The picks below skew toward greens and fresh whites that complement the garden view a sunroom usually has. Avoid warm yellows and oranges (already supplied by the sun) and skip dark saturated colors (which absorb the light that's the whole point of the room).
Sunroom paint colors — frequently asked questions
What is the best paint color for a sunroom?+
Soft greens and pale blues that complement the outdoor view rather than competing with it — eucalyptus, sage, seafoam, ice blue. Eucalyptus and sage are the most-spec'd sunroom colors of the past five years.
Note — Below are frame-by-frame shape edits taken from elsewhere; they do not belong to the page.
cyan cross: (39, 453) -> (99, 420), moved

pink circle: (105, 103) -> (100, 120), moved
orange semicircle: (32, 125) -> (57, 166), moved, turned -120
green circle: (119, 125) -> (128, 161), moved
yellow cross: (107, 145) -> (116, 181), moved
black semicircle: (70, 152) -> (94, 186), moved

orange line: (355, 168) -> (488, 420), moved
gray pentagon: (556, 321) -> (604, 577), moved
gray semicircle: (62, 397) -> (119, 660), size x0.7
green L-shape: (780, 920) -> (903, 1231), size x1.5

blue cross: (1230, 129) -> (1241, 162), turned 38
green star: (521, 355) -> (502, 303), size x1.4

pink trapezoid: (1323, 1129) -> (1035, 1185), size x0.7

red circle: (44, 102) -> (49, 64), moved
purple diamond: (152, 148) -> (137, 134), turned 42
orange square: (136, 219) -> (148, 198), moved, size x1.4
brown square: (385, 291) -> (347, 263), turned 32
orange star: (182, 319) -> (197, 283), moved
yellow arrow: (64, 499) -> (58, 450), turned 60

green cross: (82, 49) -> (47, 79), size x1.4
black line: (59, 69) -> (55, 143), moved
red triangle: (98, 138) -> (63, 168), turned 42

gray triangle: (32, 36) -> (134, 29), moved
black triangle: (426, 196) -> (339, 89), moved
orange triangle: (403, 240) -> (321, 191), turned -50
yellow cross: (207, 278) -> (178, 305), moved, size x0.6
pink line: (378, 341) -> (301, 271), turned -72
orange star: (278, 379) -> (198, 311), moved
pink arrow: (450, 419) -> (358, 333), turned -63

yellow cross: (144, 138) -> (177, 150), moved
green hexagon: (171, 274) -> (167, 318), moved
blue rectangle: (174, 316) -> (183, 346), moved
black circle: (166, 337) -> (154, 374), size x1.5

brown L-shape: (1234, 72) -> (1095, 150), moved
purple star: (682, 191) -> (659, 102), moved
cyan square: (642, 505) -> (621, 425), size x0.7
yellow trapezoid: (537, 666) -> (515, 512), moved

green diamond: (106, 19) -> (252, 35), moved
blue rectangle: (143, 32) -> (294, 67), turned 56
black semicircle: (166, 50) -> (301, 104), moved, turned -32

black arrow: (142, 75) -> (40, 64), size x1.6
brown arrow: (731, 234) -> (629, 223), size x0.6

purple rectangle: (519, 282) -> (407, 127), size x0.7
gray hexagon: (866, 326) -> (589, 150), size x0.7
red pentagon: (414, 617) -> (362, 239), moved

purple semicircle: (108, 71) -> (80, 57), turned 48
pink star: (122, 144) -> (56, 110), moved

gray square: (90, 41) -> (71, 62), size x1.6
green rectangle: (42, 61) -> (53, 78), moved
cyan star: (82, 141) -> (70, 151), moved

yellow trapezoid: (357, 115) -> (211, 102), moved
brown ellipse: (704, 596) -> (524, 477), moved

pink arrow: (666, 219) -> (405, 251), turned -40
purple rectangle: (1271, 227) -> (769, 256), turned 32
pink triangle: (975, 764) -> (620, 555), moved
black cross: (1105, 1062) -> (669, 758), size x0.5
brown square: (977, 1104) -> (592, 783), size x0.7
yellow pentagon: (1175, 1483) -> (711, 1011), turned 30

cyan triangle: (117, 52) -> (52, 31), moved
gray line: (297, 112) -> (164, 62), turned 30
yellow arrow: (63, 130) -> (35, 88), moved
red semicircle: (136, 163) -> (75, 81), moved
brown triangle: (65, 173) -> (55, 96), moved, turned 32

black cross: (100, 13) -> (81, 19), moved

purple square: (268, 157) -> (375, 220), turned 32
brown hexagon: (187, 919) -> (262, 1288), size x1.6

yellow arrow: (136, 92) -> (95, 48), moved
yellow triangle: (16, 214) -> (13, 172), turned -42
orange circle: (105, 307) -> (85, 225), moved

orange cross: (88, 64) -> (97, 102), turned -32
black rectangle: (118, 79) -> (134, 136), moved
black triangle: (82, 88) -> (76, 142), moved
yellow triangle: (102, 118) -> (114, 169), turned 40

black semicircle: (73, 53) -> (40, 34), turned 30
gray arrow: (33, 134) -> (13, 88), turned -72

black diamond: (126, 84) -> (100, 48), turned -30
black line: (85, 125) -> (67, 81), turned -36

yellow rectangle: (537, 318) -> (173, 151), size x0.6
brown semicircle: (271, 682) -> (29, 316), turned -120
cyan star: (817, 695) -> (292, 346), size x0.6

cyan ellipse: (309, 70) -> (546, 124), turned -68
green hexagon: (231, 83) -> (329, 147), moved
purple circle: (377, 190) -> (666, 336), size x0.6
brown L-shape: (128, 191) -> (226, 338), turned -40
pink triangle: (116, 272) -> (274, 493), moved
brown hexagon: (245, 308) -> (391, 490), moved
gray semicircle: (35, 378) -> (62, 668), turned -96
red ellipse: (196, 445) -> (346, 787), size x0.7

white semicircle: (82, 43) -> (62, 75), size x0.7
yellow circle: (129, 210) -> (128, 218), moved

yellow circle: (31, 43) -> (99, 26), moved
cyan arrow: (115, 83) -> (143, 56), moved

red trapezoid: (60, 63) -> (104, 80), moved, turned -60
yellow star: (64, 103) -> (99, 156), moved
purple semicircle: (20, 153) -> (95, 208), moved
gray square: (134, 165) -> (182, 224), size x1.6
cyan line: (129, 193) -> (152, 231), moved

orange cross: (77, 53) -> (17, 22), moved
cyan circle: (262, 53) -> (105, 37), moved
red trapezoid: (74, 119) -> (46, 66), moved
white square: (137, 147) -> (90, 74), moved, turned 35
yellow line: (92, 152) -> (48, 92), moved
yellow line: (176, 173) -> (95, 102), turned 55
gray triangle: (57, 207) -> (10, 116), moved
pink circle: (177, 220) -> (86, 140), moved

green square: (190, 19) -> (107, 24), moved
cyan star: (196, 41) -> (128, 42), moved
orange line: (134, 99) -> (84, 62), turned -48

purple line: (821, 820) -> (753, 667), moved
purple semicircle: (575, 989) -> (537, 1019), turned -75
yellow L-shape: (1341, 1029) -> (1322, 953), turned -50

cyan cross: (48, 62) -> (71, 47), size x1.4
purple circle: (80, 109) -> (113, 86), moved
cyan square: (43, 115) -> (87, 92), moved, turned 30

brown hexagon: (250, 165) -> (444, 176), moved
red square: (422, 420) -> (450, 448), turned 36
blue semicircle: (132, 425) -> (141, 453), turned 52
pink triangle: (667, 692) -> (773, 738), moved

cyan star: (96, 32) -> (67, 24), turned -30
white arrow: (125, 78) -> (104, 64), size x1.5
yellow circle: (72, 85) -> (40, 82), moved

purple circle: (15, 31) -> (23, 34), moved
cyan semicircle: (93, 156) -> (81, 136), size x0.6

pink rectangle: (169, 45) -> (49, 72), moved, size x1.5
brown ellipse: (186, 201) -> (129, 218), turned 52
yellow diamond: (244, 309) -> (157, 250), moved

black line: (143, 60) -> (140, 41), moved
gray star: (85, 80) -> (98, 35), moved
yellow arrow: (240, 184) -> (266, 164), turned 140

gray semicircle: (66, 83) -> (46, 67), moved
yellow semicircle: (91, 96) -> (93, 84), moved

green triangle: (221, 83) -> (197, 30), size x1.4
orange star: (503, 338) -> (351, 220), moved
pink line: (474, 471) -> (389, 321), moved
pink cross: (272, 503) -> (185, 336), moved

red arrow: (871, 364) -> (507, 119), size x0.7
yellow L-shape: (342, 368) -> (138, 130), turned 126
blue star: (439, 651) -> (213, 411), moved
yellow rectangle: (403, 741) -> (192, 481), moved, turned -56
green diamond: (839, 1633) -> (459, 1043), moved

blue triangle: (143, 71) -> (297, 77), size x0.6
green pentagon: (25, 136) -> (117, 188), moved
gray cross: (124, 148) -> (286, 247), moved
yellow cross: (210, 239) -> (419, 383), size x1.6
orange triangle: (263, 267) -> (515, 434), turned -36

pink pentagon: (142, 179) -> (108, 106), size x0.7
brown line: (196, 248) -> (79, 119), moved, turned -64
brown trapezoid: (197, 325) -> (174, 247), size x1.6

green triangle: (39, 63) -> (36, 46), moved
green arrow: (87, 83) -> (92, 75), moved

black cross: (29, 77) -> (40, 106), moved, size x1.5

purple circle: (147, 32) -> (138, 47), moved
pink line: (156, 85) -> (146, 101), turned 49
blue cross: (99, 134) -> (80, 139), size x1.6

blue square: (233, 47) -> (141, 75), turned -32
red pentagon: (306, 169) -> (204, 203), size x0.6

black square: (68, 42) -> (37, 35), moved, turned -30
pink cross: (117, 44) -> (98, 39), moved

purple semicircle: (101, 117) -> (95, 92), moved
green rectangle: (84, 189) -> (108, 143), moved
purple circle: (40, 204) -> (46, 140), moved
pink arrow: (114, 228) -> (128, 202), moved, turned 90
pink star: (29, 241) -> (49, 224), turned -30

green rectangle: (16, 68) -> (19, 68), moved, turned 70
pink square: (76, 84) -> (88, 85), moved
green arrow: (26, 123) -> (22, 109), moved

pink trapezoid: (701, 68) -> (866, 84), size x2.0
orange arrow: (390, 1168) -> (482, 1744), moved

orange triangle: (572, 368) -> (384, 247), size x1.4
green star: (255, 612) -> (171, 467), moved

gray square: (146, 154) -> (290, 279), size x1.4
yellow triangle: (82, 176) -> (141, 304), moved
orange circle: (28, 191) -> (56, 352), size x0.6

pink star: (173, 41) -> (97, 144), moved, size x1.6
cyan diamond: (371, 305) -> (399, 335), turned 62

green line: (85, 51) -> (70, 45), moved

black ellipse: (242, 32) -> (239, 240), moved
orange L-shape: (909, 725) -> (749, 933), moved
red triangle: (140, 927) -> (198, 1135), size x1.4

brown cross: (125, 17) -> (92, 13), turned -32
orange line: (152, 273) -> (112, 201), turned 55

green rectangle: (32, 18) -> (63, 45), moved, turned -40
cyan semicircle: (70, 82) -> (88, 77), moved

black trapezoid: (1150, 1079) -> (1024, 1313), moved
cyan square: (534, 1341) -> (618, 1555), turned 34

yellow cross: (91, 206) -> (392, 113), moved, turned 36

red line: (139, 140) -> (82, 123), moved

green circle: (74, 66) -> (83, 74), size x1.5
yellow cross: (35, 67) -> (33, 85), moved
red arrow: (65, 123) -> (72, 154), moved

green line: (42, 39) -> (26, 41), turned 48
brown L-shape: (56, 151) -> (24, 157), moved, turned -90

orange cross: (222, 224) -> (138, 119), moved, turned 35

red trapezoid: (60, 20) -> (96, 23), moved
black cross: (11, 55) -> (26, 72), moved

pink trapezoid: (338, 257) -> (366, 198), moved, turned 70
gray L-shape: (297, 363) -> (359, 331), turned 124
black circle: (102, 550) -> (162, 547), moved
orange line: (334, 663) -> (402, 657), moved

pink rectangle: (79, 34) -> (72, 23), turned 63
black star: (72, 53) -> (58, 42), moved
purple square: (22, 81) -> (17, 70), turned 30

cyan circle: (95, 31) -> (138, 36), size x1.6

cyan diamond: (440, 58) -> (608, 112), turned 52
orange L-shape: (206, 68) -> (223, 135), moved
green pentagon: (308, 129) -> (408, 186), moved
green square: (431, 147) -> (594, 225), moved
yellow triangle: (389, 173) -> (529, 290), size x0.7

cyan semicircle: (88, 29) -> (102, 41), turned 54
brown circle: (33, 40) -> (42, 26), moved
Skip warm yellows and oranges; the sun already supplies those tones.
How do I pick a sunroom color that won't fade?+
Choose colors with good lightfastness — most quality interior paints (BM Aura, SW Emerald) hold up against direct sunlight for 10+ years. Saturated reds and bright oranges are most prone to fading; muted greens, blues, and neutrals fade slowest. For exterior-facing porches, use exterior-grade paint regardless of where the wall sits.
Should sunroom walls match the outdoor view?+
Complement, don't match. A sunroom that looks onto a green garden does well with a soft green wall that echoes the view (eucalyptus, sage). A sunroom facing water reads well with pale blue-green (seafoam, ice blue). Avoid neon or saturated brights that fight the natural palette outside.